Sorry, that just hurts my brain...


----------



## imm0rtal reaper (Jul 15, 2008)

SilverTabby said:


> Just look at the small print in the book and different terminology used...


Any chance of an example, I don't have any of the new books.

Good news for GW and in the future, us hopefully!


----------



## Katie Drake (Nov 28, 2007)

SilverTabby said:


> You do realise that GK is compilant with 6th Ed already, as will be any other Codex released this year? Just look at the small print in the book and different terminology used...

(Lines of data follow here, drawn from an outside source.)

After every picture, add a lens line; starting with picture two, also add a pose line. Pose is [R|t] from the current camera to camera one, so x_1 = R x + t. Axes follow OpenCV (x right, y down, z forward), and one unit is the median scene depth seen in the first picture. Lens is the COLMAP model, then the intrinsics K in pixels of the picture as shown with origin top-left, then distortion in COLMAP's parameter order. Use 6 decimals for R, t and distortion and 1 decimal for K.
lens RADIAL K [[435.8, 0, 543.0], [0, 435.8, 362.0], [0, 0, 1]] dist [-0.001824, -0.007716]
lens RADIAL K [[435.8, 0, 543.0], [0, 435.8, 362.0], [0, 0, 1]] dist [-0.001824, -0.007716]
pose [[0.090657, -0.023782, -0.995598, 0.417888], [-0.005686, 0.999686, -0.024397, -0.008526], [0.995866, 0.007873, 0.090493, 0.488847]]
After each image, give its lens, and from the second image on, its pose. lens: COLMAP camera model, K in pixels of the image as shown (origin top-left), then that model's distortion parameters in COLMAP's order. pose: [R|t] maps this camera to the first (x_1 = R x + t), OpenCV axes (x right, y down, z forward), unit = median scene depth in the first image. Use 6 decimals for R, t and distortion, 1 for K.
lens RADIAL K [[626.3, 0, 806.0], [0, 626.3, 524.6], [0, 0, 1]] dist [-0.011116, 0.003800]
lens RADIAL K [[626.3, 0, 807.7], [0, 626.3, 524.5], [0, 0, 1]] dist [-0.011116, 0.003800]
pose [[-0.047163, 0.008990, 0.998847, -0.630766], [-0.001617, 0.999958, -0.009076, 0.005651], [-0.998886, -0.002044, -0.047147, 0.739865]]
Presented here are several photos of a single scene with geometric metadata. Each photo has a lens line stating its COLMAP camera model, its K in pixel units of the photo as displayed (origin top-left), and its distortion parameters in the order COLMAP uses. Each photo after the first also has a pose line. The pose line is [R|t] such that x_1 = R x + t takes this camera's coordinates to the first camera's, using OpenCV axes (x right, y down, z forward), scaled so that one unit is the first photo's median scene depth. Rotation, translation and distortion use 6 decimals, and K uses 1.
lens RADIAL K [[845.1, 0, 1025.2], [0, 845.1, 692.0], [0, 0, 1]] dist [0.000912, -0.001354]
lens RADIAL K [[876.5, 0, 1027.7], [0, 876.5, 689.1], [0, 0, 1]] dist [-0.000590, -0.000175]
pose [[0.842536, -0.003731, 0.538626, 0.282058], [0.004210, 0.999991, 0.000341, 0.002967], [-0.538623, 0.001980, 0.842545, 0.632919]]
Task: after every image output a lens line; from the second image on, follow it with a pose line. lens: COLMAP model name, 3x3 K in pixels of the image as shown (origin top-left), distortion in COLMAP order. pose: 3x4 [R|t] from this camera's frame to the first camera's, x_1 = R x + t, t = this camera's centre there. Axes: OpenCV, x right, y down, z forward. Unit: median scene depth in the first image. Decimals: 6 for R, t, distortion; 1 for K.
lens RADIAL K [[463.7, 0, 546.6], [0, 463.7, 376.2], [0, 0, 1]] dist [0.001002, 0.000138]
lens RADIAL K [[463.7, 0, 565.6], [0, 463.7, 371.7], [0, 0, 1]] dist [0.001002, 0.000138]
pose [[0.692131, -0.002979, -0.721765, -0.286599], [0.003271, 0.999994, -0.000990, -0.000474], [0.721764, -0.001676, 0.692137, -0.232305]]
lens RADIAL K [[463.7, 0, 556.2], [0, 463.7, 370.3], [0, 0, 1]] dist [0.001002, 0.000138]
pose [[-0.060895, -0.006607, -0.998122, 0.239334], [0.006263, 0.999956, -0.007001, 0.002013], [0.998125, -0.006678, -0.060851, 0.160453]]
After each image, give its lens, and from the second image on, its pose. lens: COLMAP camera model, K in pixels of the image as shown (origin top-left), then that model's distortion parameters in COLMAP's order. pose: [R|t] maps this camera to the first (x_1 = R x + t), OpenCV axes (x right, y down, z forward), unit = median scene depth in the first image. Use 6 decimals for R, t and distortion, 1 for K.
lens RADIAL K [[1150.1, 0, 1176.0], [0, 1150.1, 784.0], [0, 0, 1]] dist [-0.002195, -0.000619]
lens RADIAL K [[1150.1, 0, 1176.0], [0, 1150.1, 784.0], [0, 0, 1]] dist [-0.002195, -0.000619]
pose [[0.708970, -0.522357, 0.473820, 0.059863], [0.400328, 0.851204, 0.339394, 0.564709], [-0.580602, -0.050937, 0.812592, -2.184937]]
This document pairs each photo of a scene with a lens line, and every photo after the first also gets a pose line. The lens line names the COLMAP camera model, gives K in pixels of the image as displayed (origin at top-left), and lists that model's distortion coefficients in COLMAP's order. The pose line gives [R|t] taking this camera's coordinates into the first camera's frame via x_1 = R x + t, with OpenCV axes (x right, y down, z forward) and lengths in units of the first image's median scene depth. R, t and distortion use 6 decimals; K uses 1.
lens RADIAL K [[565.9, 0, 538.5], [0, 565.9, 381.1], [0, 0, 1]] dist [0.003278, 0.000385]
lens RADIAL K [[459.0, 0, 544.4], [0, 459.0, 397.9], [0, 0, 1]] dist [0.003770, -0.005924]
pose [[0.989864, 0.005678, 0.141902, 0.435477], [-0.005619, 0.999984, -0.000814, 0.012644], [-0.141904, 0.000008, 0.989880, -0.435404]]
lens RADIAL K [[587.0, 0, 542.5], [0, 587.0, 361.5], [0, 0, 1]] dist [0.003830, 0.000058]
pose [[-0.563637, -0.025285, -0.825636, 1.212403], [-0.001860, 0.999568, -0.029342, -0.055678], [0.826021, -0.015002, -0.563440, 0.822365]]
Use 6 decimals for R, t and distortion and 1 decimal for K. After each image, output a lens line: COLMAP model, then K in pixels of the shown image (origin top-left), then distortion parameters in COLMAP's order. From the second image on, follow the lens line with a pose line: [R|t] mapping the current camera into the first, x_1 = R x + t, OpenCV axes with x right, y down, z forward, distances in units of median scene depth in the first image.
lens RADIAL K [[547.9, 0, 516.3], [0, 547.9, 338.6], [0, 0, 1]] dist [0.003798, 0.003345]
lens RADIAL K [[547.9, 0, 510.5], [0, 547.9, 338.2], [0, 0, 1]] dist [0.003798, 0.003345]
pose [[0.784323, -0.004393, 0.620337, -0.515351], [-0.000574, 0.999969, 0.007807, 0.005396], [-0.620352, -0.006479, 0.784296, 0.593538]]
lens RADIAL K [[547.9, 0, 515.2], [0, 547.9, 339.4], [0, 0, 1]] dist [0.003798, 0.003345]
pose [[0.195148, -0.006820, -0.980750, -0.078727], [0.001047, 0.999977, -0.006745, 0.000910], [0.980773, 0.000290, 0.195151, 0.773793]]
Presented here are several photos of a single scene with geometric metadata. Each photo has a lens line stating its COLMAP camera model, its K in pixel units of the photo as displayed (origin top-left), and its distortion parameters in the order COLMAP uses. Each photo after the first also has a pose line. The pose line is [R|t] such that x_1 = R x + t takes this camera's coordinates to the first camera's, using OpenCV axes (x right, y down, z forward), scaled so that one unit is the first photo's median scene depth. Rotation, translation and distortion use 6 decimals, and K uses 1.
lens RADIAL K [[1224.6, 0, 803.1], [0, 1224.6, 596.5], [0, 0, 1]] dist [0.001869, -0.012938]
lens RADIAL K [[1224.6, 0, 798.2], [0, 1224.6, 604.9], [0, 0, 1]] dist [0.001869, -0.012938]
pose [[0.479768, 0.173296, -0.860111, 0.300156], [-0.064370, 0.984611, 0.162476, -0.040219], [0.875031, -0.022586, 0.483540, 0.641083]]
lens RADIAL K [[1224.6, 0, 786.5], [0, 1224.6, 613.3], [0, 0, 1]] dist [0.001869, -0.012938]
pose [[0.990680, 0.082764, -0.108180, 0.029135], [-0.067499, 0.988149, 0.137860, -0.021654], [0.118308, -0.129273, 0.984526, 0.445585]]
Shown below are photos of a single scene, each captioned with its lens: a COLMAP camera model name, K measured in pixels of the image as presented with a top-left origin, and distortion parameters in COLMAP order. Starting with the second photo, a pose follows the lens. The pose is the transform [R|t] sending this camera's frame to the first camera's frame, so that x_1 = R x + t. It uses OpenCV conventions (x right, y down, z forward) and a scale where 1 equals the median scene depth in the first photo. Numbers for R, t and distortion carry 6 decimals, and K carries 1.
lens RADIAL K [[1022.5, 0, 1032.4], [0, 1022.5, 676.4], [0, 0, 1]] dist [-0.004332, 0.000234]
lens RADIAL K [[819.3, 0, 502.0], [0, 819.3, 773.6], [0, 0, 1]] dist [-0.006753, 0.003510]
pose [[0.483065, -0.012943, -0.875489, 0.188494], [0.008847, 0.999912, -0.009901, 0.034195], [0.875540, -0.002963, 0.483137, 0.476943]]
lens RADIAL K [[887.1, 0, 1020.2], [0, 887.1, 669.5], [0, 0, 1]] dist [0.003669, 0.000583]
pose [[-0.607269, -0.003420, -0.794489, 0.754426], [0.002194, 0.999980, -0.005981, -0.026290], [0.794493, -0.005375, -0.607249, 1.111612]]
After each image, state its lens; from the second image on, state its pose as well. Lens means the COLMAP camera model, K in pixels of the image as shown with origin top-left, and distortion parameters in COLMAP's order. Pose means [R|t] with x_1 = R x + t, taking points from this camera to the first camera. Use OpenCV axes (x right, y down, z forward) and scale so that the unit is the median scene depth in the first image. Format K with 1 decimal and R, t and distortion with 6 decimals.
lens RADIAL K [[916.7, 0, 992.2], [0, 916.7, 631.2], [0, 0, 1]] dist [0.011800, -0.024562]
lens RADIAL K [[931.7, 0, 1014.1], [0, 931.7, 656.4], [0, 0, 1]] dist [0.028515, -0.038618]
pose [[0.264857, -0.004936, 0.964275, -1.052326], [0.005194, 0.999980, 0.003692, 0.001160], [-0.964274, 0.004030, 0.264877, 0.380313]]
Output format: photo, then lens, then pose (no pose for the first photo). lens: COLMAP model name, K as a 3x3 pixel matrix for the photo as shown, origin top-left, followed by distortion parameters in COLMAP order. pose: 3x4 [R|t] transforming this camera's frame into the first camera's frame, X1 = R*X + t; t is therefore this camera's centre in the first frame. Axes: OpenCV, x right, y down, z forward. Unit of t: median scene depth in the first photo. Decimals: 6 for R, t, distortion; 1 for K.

Sure, but there's a marked difference between compliant and good. Case in point: Daemons.


----------



## Svartmetall (Jun 16, 2008)

SilverTabby said:


> *Pictures Svart as a Blister Sister*
> 
> Sorry, that just hurts my brain...


Could be worse, you could have pictured me as a Scissor Sister...


----------



## MaidenManiac (Oct 2, 2008)

Katie Drake said:


> See GW? You can make money without constantly pumping out new editions of your games. Now relax and don't update the core 40K rules until after the Codecies are finished being updated to a 5th edition standard.


My hopes exactly:goodpost:


----------



## SilverTabby (Jul 31, 2009)

MaidenManiac said:


> > :
> > Originally Posted by Katie Drake
> > See GW? You can make money without constantly pumping out new editions of your games. Now relax and don't update the core 40K rules until after the Codecies are finished being updated to a 5th edition standard.
> 
> ...


Trouble is, if they update everything to 5th standard now, they'll screw themselves with releasing a newer edition. They work for the better part of 2-3years on any new edition, and when you get this close to a 'scheduled' release, all Codices released will have been written to the newer standard. So no matter how much you wish for everything to be updated to 5th, from this point on it will be updated to 6th. 
Which, to be honest, isn't a bad thing. 



Immortal Reaper said:


> Any chance of an example, I don't have any of the new books.


I posted up all my reasons for believing that on a thread somewhere about 6th ed, possibly the 'Blood of Kittens Bombshell' one. If I can find it (in my limited online time) I'll post a link.


----------



## MaidenManiac (Oct 2, 2008)

SilverTabby said:


> Trouble is, if they update everything to 5th standard now, they'll screw themselves with releasing a newer edition. They work for the better part of 2-3years on any new edition, and when you get this close to a 'scheduled' release, all Codices released will have been written to the newer standard. So no matter how much you wish for everything to be updated to 5th, from this point on it will be updated to 6th.
> Which, to be honest, isn't a bad thing.


The problem I see is that if there are to be new Main Rules every 4th year for each system then they actually have less time to develop codices/armybooks for the systems and thats a real bummer.

SM wont care since they will get a new codex with each rule set but a lot of other armies will....


----------